Im vergangenen halben Jahr, seit ChatGPT das Thema KI in das breite Bewusstsein gebracht hat, wurde viel über mögliche Gefahren diskutiert, die von Künstlicher Intellogenz ausgehen können. Schlimmeres, als dass sie den Menschen ihre Jobs wegnehmen könnte. Mehr in die Richtung: Was, wenn da etwas entsteht, das größer ist als der Mensch, schlauer, nicht mehr zu beherrschen?

Immerhin: Hunderte Unternehmer, darunter Starhistoriker Yuval Noah Harari, Apple-Gründer Steve Wozniak, Turing-Preisträger Yoshua Bengio, Tesla-Chef Elon Musk haben sich gemeinsam hinreißen lassen, einen offen Brief über solche Gefahren und Sorgen zu schreiben, ein Moratorium für die KI-Forschung fordernd.

Adrian Locher nimmt diese Gedanken ernst – bleibt aber entspannt. „Der allergrößte Teil der Angst, die zurzeit diskutiert wird, ist für mich unbegründet“, sagt er. Natürlich müsse man darüber sprechen, auch Diskussionen über Maßnahmen zur Regulierung von KI seien richtig„Wenn die Mehrheit der Menschen sich vor etwas fürchtet, dann bist du ja als Gesetzgeber verpflichtet, zu handeln.

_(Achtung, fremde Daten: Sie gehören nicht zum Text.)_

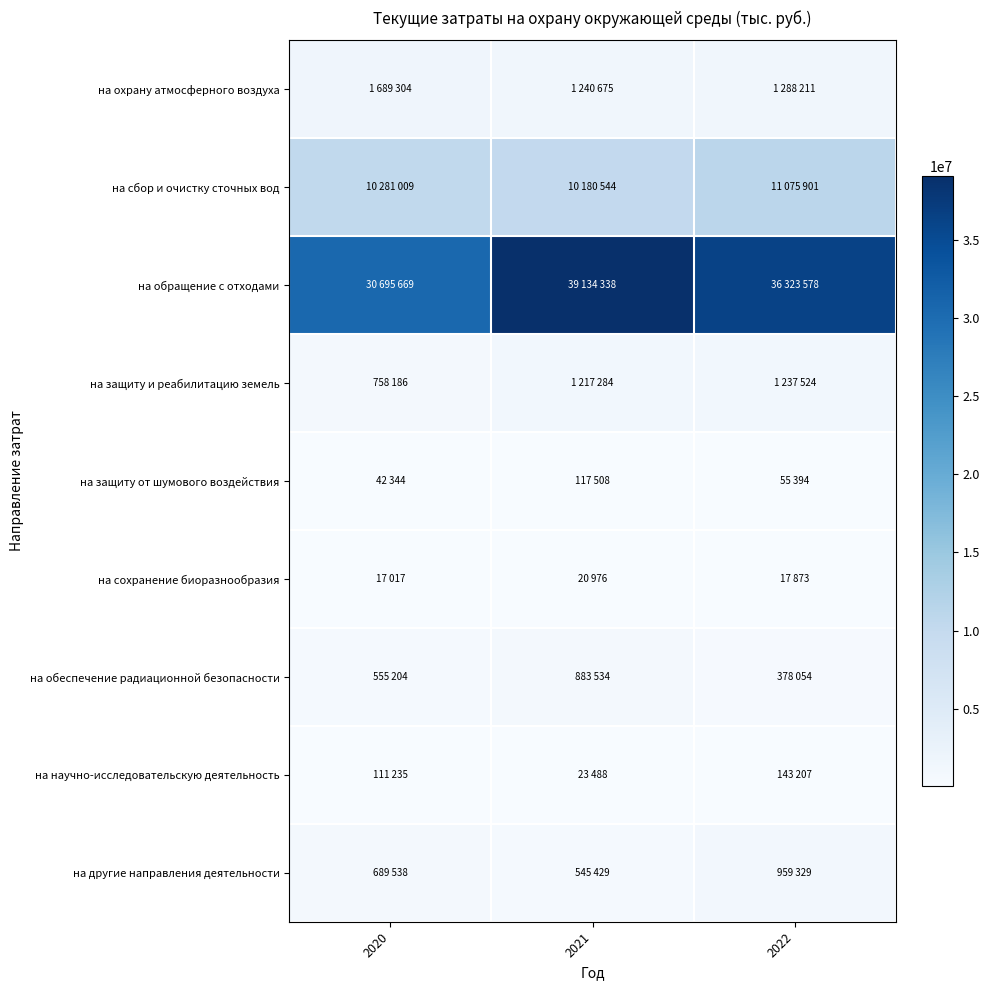

At how many categories does at least one series exceed 1670366?

3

Ein Grundstein des Problem liegt dabei darin, dass die meisten Menschen KI schlicht nicht verstehen können, weil sie Software nicht verstehen.“ Deshalb reagierten sie verängstigt.

„Das klingt jetzt bisschen blöd, aber: Alles, was im Bereich KI derzeit passiert, ist immer noch sehr banal“, sagt der KI-Versteher. „Wir sind ganz, ganz weit davon weg, dass KI zwei Dinge kann, die Voraussetzung wären, dass es aus meiner Sicht gefährlich würde: Das eine ist ein eigenes Bewusstsein und das andere ist das Entwickeln eigener Ziele.“

Noch erfülle die Technik nur Aufträge, die man ihr vorgibt. Sie will nichts Neues aus sich heraus erreichen. „Wenn ich als Entwicklerin oder Entwickler merke, das führt an den falschen Ort, dann kann ich immer noch die Ziele ändern oder im schlimmsten Fall den Stecker ziehen. Dann geht nichts mehr.“ Aber das sei wie gesagt bloße Theorie. In der Praxis geht in Sachen KI derzeit richtig, richtig viel.